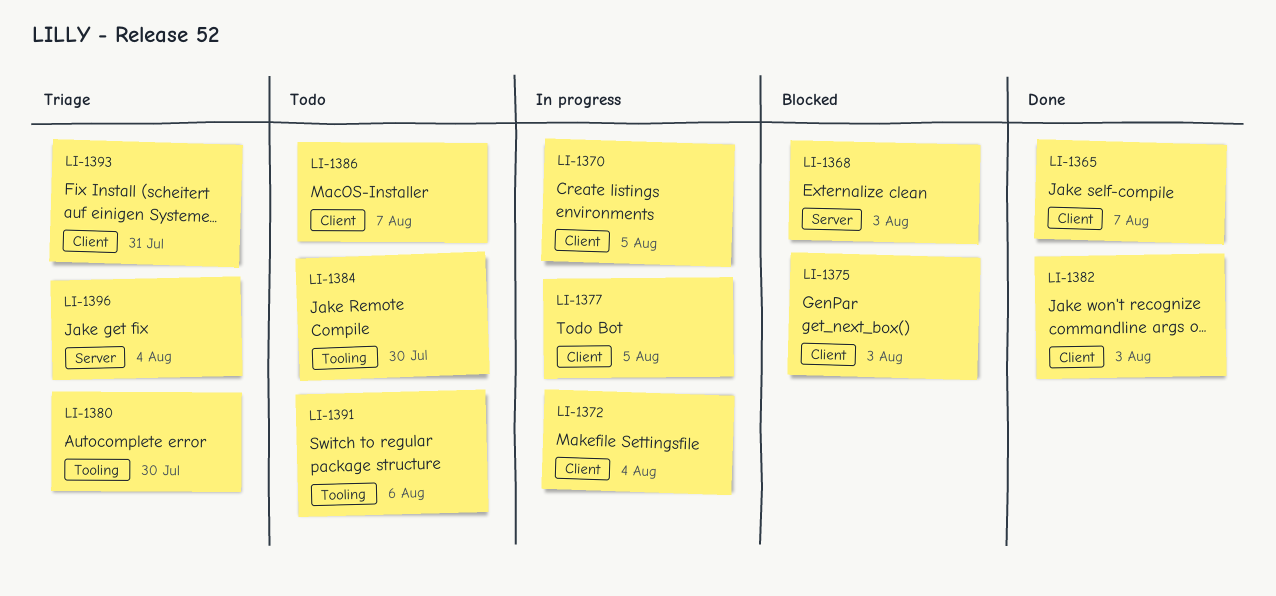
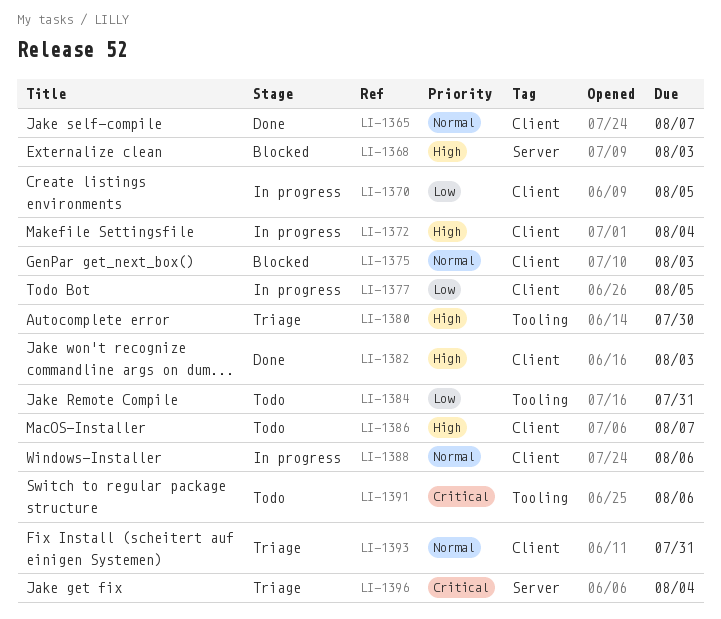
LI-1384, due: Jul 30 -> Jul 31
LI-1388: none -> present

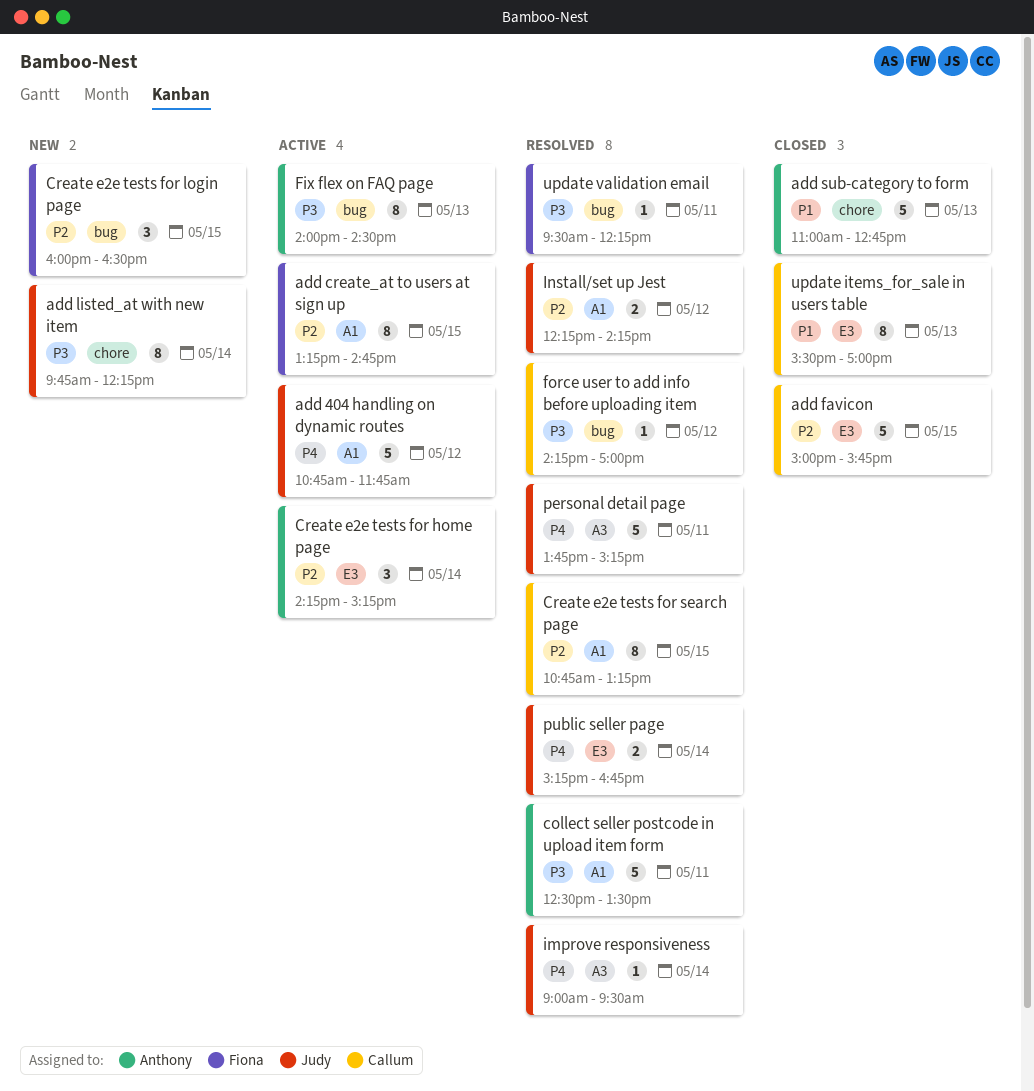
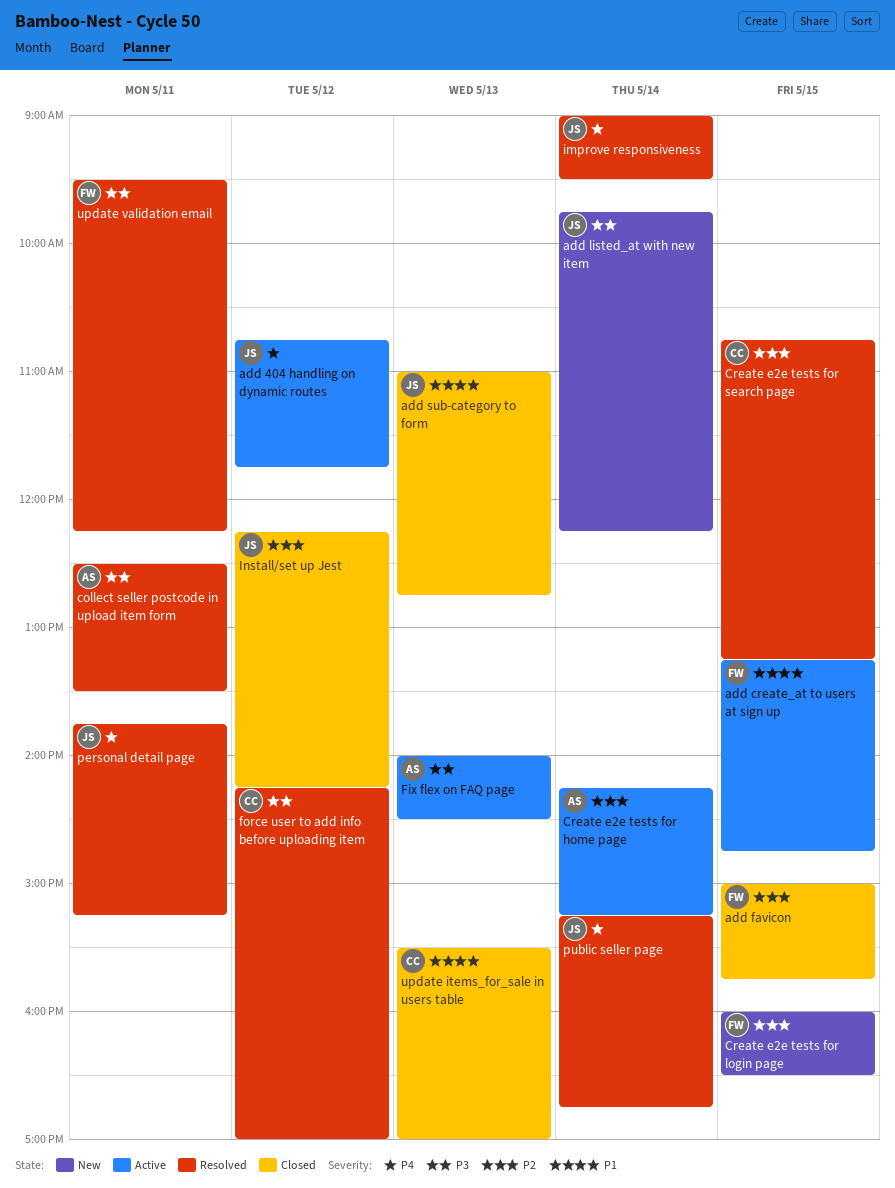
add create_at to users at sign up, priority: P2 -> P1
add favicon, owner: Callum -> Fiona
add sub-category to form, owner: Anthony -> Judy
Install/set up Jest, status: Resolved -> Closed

==*==

WORK INSTRUCTIONS:
Please print the listing above again word for word, without its pictures.

SOLUTION TO THIS PROBLEM:
LI-1384, due: Jul 30 -> Jul 31
LI-1388: none -> present

add create_at to users at sign up, priority: P2 -> P1
add favicon, owner: Callum -> Fiona
add sub-category to form, owner: Anthony -> Judy
Install/set up Jest, status: Resolved -> Closed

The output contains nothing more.